Segment Start: Given records

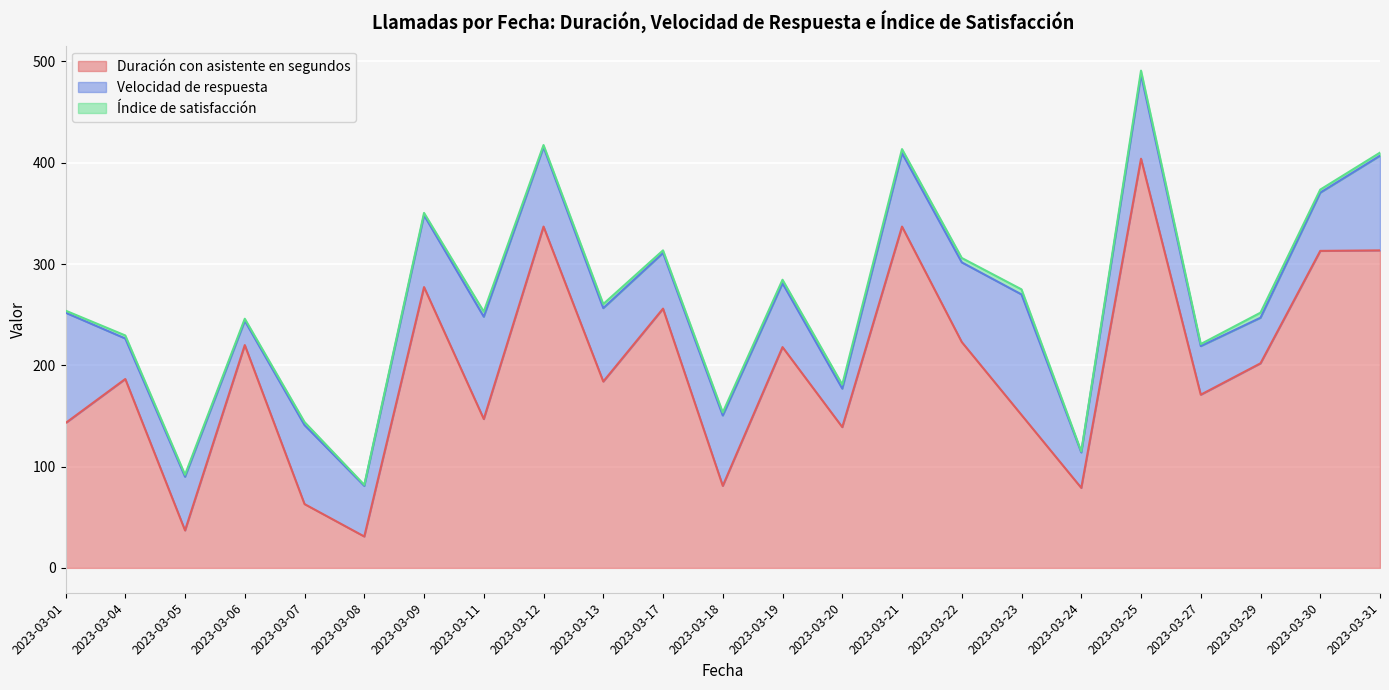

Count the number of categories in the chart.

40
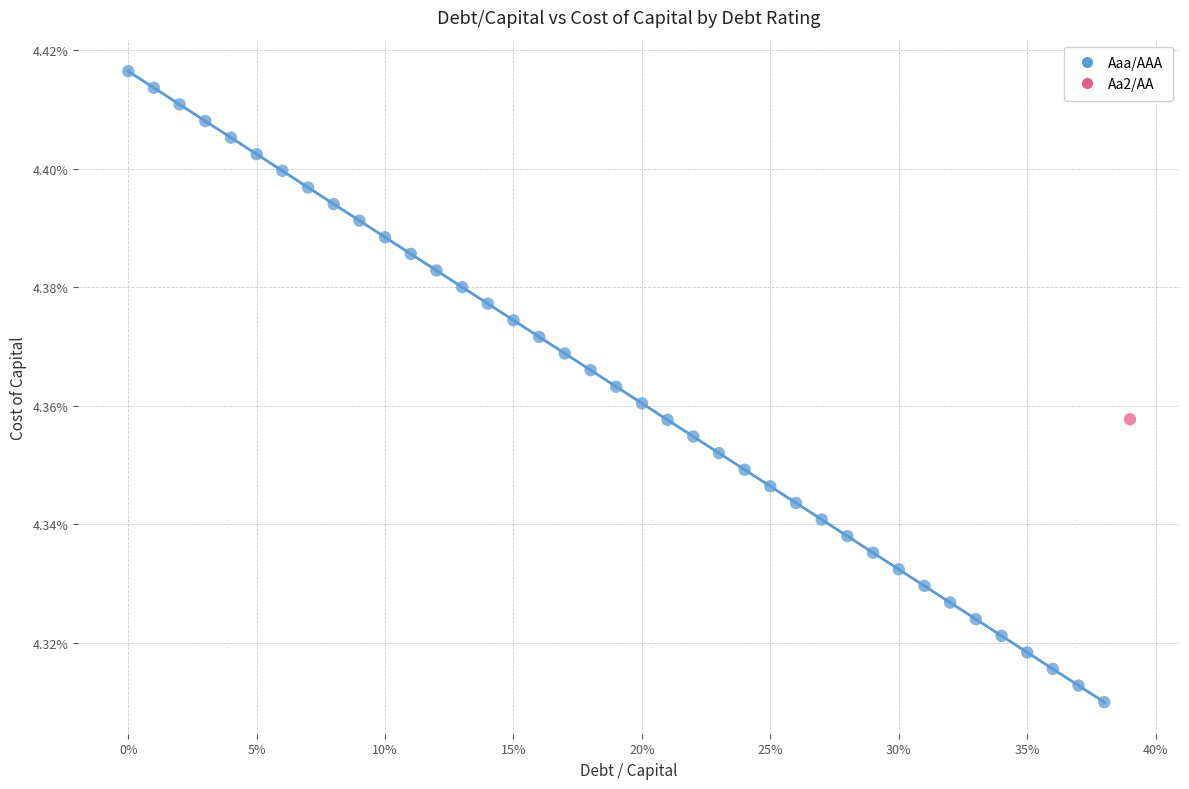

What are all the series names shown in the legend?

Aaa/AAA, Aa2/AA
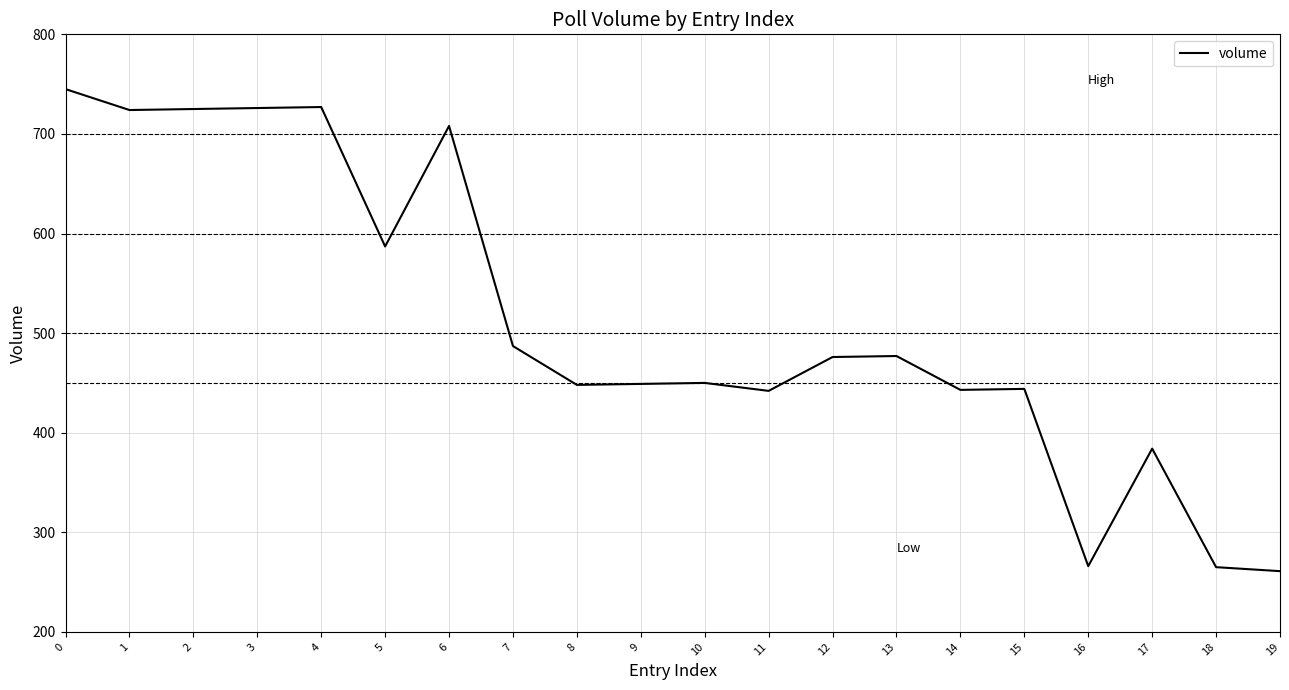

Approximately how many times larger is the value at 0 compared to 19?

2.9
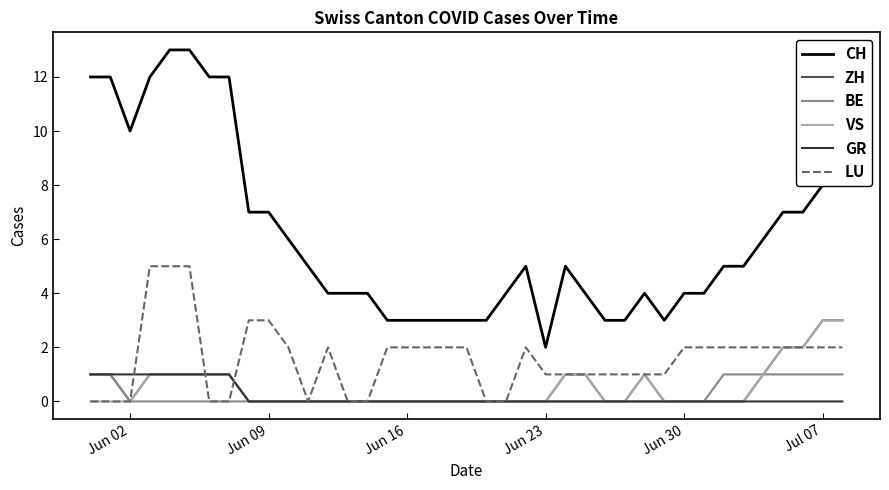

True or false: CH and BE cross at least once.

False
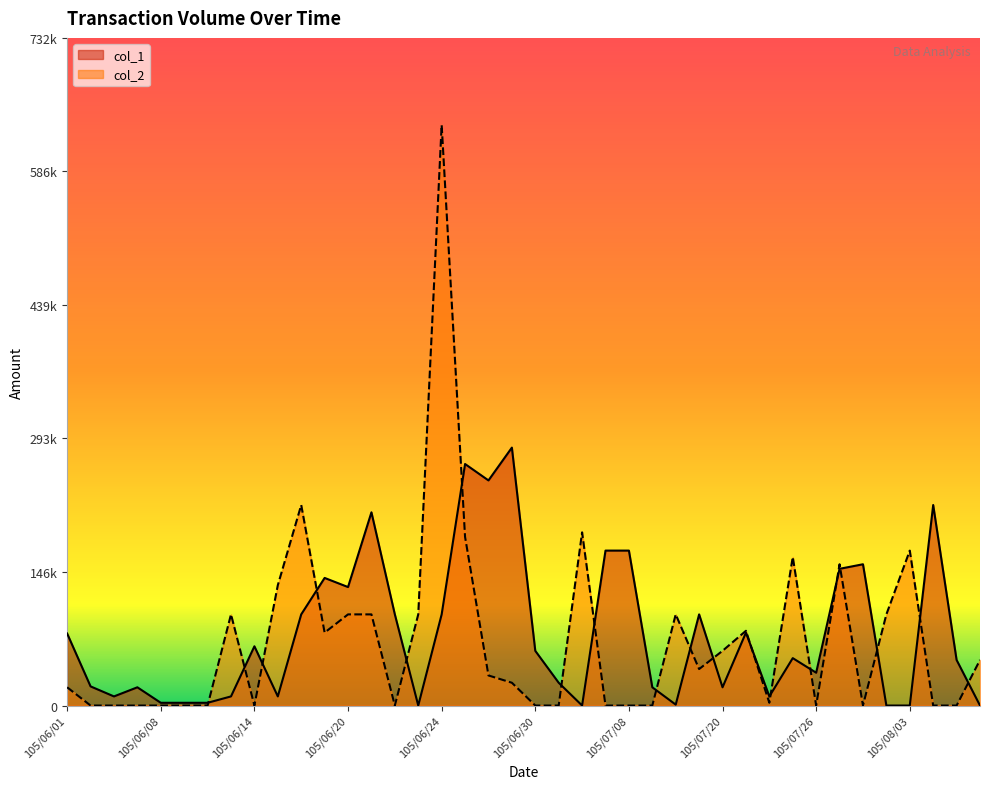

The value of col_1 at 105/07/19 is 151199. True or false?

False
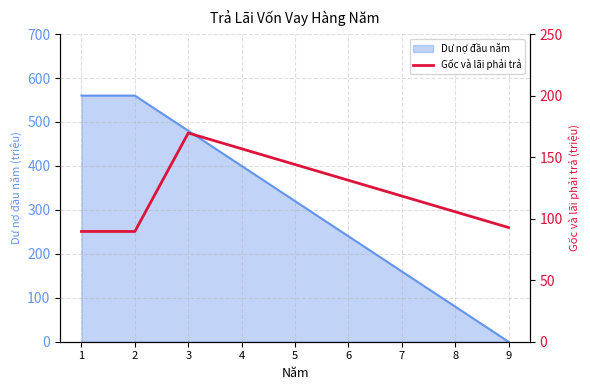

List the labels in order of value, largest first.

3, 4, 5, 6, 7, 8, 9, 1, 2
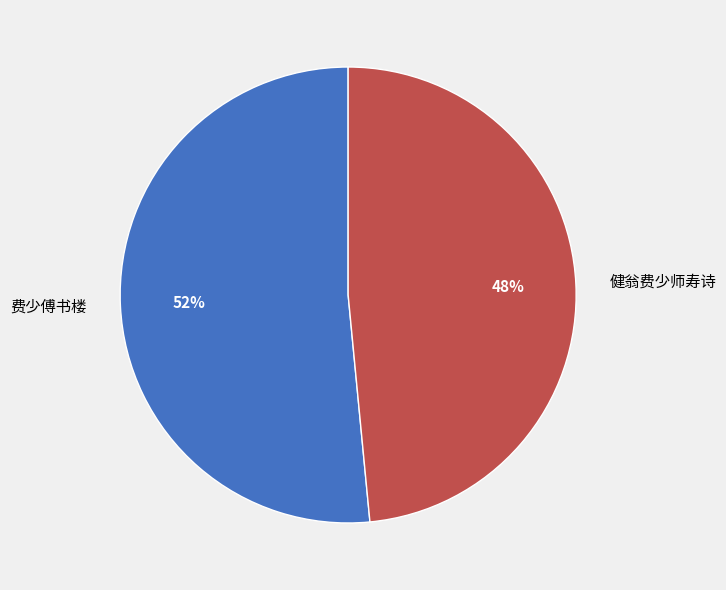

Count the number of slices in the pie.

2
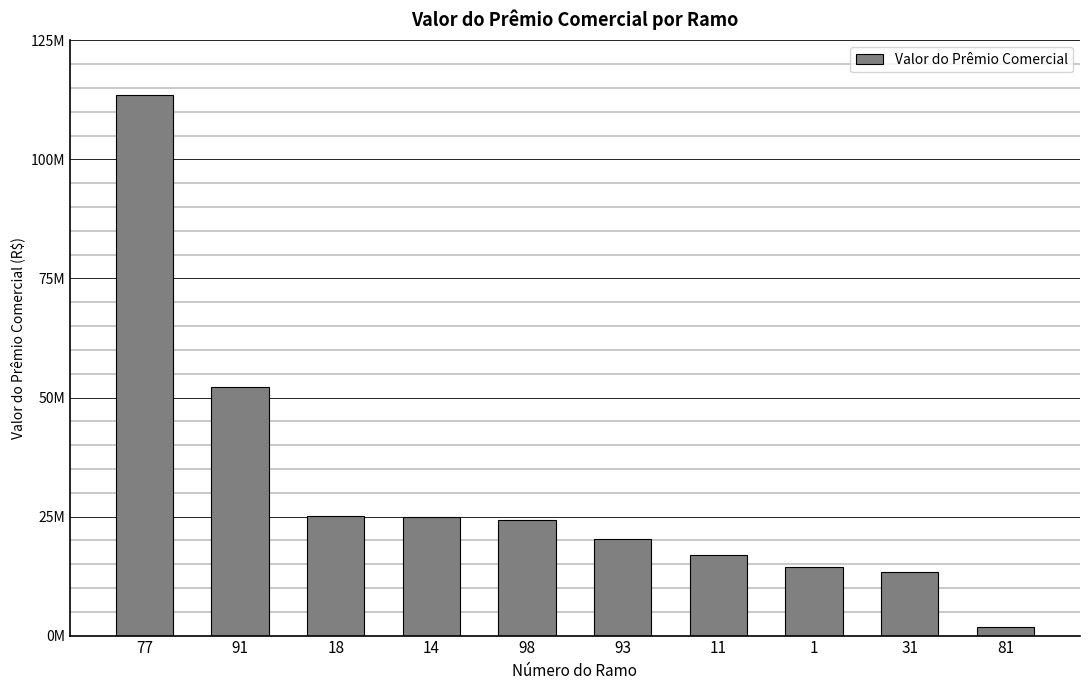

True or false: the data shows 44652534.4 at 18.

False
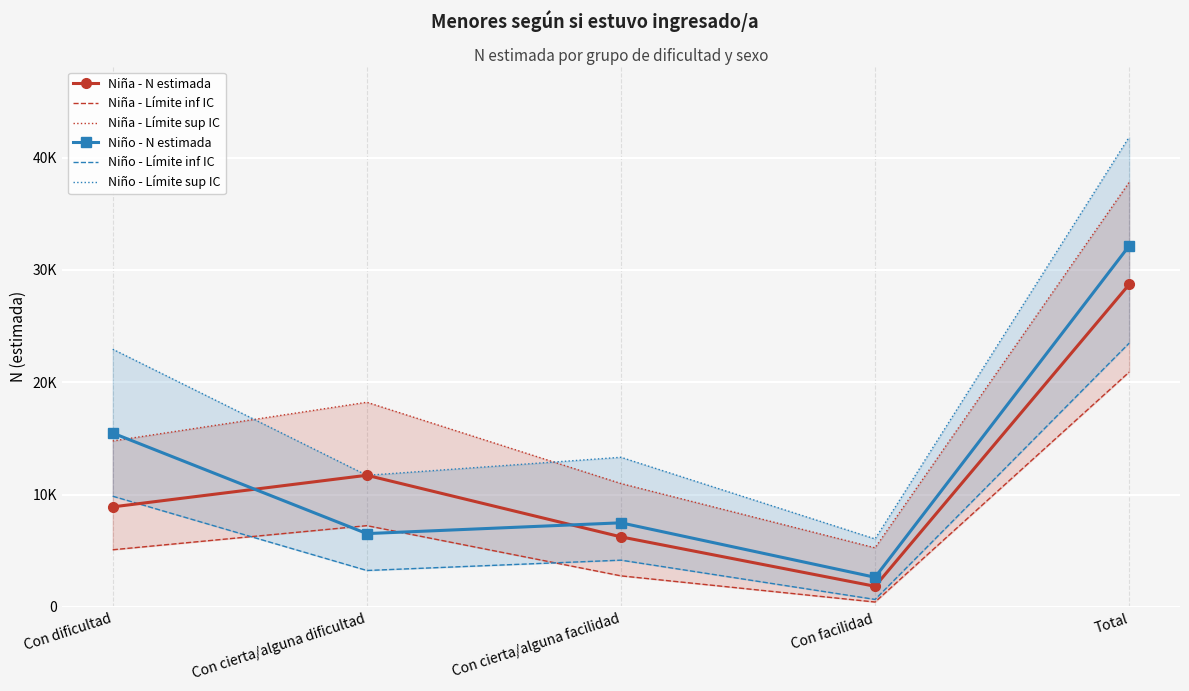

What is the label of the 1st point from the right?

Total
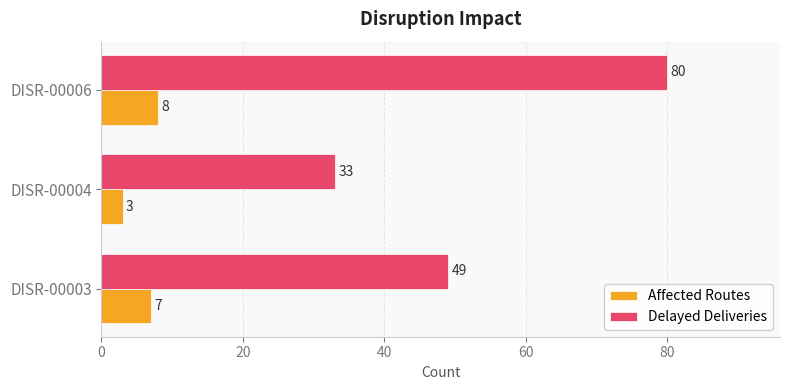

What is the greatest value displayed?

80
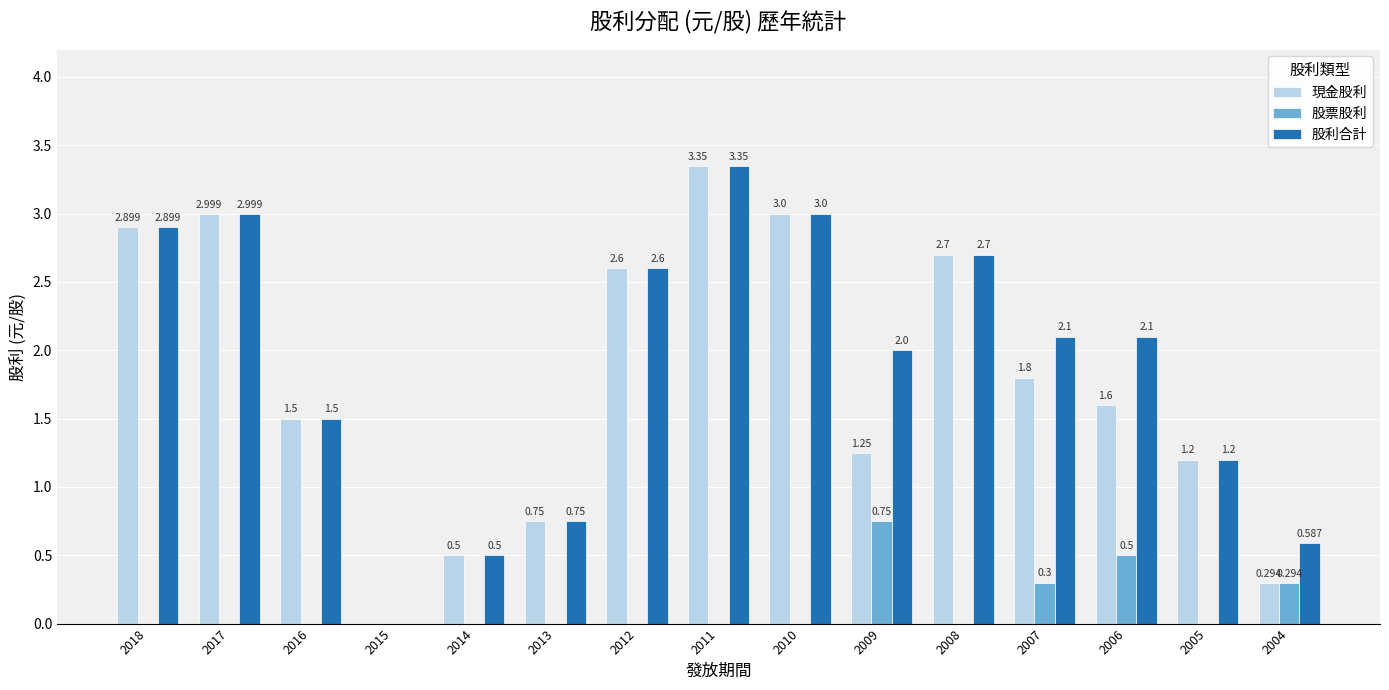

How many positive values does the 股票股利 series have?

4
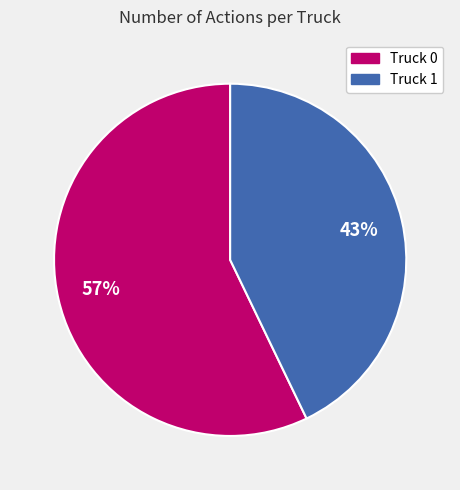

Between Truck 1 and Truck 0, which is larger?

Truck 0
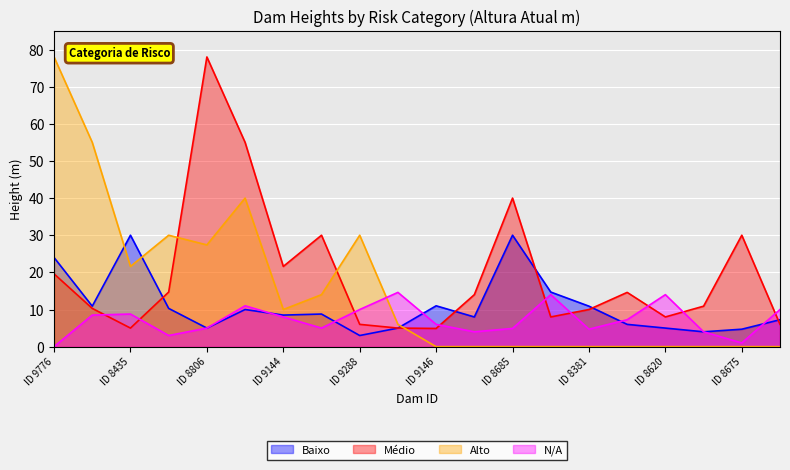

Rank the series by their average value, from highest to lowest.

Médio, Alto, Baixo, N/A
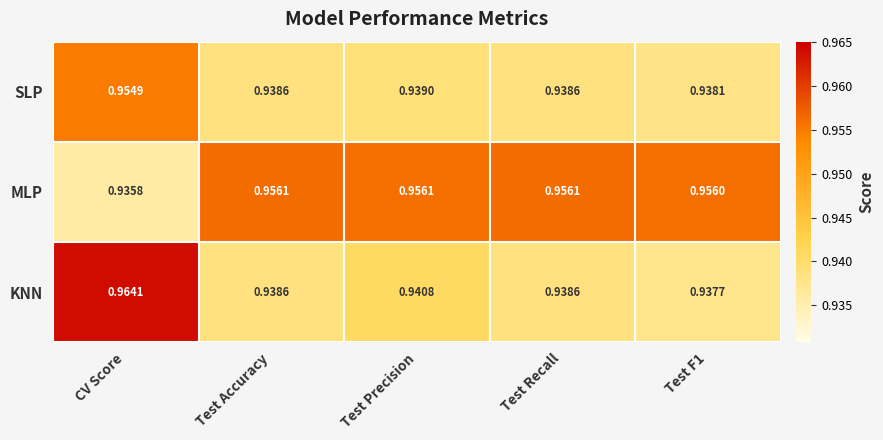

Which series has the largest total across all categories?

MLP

Segment End: Given records

== Exercise goal ==
Rewrite all of the material above, changing "largest" to "biggest" and keeping everything else the same. Omit the pictures.

== Response to the task ==
Count the number of categories in the chart.

40

What are all the series names shown in the legend?

Aaa/AAA, Aa2/AA

Approximately how many times larger is the value at 0 compared to 19?

2.9

True or false: CH and BE cross at least once.

False

The value of col_1 at 105/07/19 is 151199. True or false?

False

List the labels in order of value, biggest first.

3, 4, 5, 6, 7, 8, 9, 1, 2

Count the number of slices in the pie.

2

True or false: the data shows 44652534.4 at 18.

False

What is the label of the 1st point from the right?

Total

What is the greatest value displayed?

80

How many positive values does the 股票股利 series have?

4

Between Truck 1 and Truck 0, which is larger?

Truck 0

Rank the series by their average value, from highest to lowest.

Médio, Alto, Baixo, N/A

Which series has the biggest total across all categories?

MLP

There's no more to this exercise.